Question

A load of mass m falls from a height h on the scale pan hung from a spring as shown in the adjoining figure. If the spring constant is K and the mass of the scale pan is zero and the mass m does not bounce relative to the pan, then what will be the amplitude of the vibration of the pan and mass?

Answer 1

Hint: The amplitude of vibration can be derived from the equation of simple harmonic motion. Since the pan is massless and the vibration is uniform, the equation can be directly substituted from the Hooke’s law and potential energy at a height.
Formula Used:
The energy of spring from Hooke’s law: \[{{E}_{h}}=\dfrac{1}{2}k{{x}^{2}}\]
The potential energy of a mass ‘m’ at height ‘h’ is mgh.

Complete answer:
We can understand from the diagram that the mass is falling from a height ‘h’ to the spring pan. The mass by virtue of its height has a potential energy. Also, once the mass touches the pan the spring elongates and an energy is stored due to this. Both the energy should be balancing for a smooth vibration. So, let us consider the equation of balancing energies –
  

  \[\begin{align}
  & mg(h+x)=\dfrac{1}{2}k{{x}^{2}} \\
 & \Rightarrow 2mgh+2mgx=k{{x}^{2}} \\
 & \Rightarrow k{{x}^{2}}-2mgx-2mgh=0 \\
 & \Rightarrow k{{x}^{2}}-2mgx=2mgh \\
 & \Rightarrow {{x}^{2}}-\dfrac{2mgx}{k}=\dfrac{2mgh}{k} \\
\end{align}\]
Now applying the equation for solving the quadratic equation,
\[x=\dfrac{-b\pm \sqrt{{{b}^{2}}-4ac}}{2a}\]
\[x=\dfrac{-(-\dfrac{2mg}{k})\pm \sqrt{{{(\dfrac{-2mg}{k})}^{2}}-4\times 1\times \dfrac{-2mgh}{k}}}{2}\]
Reducing this to the simplest form gives the amplitude of the vibration, we take the common two from the square root and cancel it with the denominator. Afterwards, we take the whole \[\dfrac{mg}{k}\]factor out of the square root. And gets the answer.
\[\Rightarrow x=\dfrac{mg}{k}\pm \sqrt{\dfrac{mg}{k}(\dfrac{mg}{k}+2h)} \]
\[\Rightarrow x=\dfrac{mg}{k}\pm \dfrac{mg}{k}\sqrt{1+\dfrac{2kh}{mg}} \]

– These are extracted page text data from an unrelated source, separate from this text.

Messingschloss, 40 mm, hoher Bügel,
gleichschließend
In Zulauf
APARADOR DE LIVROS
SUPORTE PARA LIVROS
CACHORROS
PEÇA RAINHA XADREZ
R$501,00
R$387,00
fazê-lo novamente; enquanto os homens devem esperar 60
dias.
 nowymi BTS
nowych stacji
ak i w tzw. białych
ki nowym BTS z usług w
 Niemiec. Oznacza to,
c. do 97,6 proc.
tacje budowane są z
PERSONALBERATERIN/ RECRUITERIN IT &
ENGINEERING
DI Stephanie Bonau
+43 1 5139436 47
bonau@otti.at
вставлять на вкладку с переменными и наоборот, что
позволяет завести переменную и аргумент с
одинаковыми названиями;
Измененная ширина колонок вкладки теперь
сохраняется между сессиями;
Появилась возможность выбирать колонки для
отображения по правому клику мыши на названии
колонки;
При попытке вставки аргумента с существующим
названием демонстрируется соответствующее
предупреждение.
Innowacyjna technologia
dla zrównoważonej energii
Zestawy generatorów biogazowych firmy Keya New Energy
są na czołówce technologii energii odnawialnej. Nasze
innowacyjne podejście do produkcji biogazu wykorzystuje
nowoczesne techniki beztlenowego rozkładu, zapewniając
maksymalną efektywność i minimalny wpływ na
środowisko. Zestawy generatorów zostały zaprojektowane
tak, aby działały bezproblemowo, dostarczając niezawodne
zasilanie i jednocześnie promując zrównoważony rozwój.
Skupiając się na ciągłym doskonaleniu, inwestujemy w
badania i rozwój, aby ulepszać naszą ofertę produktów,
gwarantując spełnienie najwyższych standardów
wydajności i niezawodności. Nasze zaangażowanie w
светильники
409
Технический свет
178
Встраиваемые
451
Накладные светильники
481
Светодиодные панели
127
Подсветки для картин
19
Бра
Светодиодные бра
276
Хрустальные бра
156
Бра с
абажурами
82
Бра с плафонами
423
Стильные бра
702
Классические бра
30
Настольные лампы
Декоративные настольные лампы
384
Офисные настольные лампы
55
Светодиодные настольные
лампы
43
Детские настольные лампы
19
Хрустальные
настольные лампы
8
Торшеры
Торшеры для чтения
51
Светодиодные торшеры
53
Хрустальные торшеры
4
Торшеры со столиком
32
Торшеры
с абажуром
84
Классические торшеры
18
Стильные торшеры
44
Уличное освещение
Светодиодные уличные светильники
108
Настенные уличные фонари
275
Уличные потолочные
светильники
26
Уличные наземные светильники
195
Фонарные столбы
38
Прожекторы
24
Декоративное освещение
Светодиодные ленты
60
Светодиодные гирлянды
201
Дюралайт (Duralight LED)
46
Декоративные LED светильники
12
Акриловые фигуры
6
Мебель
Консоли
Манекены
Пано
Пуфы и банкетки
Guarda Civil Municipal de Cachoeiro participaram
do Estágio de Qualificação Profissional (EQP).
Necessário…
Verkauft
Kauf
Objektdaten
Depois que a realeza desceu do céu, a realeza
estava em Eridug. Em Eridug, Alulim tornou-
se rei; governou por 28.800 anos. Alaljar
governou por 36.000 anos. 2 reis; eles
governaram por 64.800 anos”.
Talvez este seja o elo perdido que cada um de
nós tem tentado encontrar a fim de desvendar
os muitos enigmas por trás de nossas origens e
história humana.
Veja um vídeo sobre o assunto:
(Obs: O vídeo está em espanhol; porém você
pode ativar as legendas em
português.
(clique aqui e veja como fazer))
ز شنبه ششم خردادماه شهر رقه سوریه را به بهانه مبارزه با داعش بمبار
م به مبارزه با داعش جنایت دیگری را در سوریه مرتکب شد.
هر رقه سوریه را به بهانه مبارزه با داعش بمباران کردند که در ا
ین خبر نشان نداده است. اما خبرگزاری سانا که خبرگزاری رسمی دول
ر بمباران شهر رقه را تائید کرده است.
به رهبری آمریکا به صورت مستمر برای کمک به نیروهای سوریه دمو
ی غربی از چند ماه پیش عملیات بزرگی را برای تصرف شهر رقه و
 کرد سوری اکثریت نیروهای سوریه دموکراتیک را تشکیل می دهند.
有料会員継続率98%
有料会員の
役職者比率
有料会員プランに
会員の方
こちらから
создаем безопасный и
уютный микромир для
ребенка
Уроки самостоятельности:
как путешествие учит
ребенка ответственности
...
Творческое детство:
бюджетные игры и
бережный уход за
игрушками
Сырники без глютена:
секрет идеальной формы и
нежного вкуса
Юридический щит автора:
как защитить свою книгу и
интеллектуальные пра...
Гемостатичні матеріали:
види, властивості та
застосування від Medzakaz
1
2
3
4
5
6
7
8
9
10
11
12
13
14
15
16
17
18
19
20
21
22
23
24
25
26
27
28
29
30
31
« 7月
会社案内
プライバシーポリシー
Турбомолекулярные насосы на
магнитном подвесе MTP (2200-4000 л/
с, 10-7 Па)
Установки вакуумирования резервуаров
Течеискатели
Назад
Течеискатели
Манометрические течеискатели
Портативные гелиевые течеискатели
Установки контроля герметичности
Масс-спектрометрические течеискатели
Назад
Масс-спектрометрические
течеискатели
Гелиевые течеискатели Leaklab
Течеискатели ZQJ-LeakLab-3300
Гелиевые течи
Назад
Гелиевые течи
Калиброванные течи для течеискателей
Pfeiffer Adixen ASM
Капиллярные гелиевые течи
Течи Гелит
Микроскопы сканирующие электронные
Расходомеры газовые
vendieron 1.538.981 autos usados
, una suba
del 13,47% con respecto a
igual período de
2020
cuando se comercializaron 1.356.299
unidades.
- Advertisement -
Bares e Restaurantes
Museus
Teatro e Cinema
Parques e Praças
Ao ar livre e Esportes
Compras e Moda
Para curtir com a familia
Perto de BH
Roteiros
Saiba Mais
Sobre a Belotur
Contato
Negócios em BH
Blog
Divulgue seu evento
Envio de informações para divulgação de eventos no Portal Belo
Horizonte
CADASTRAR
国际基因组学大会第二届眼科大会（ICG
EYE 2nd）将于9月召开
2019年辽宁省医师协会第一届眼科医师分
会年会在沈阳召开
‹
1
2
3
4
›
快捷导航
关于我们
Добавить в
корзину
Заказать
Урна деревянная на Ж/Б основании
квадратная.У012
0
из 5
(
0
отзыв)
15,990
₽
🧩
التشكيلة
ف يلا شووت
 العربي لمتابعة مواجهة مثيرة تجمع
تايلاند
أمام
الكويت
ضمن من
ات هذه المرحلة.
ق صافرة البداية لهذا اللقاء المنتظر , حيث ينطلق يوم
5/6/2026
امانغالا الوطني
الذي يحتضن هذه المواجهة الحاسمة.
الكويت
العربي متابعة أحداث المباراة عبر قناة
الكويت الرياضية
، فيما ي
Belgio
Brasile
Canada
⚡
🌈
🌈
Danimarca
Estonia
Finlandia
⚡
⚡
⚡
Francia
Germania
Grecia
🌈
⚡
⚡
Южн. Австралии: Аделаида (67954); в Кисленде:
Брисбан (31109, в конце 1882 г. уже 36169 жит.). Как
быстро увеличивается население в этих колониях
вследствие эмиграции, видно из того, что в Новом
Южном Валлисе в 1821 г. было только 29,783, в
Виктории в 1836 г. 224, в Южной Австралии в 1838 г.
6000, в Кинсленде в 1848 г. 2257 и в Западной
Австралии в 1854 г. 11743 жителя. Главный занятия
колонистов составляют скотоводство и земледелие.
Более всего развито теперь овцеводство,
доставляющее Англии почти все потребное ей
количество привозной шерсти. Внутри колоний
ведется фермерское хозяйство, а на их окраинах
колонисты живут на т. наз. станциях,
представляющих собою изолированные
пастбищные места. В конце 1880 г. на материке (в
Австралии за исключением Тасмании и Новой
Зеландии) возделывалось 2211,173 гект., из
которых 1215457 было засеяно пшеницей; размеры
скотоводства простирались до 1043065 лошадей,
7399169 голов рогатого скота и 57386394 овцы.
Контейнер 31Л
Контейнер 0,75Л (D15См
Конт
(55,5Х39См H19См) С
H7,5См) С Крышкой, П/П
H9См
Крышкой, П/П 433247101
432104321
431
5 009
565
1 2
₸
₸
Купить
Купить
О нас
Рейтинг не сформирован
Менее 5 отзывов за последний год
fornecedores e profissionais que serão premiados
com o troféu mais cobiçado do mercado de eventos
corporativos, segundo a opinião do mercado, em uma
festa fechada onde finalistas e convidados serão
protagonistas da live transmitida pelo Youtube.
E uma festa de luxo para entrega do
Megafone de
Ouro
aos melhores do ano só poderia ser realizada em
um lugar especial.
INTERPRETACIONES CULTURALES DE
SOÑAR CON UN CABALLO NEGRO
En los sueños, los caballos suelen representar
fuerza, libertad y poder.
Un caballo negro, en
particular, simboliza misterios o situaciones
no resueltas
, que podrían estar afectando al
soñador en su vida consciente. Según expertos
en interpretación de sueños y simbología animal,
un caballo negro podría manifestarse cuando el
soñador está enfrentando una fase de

This gives the amplitude of vibration of the mass together with the pan.
Now, at the equilibrium condition \[mg=kx{}_{0}\]
\[\Rightarrow {{x}_{0}}=\pm \dfrac{mg}{k}\sqrt{1+\dfrac{2kh}{mg}}\]
This is the amplitude of vibration at the equilibrium.

Note:
We have considered the vibration such that there is no damping effect involved. We can use a simple harmonic equation if the frequency is relevant in the question. The spring constant plays an important role in determining the amplitude of the system.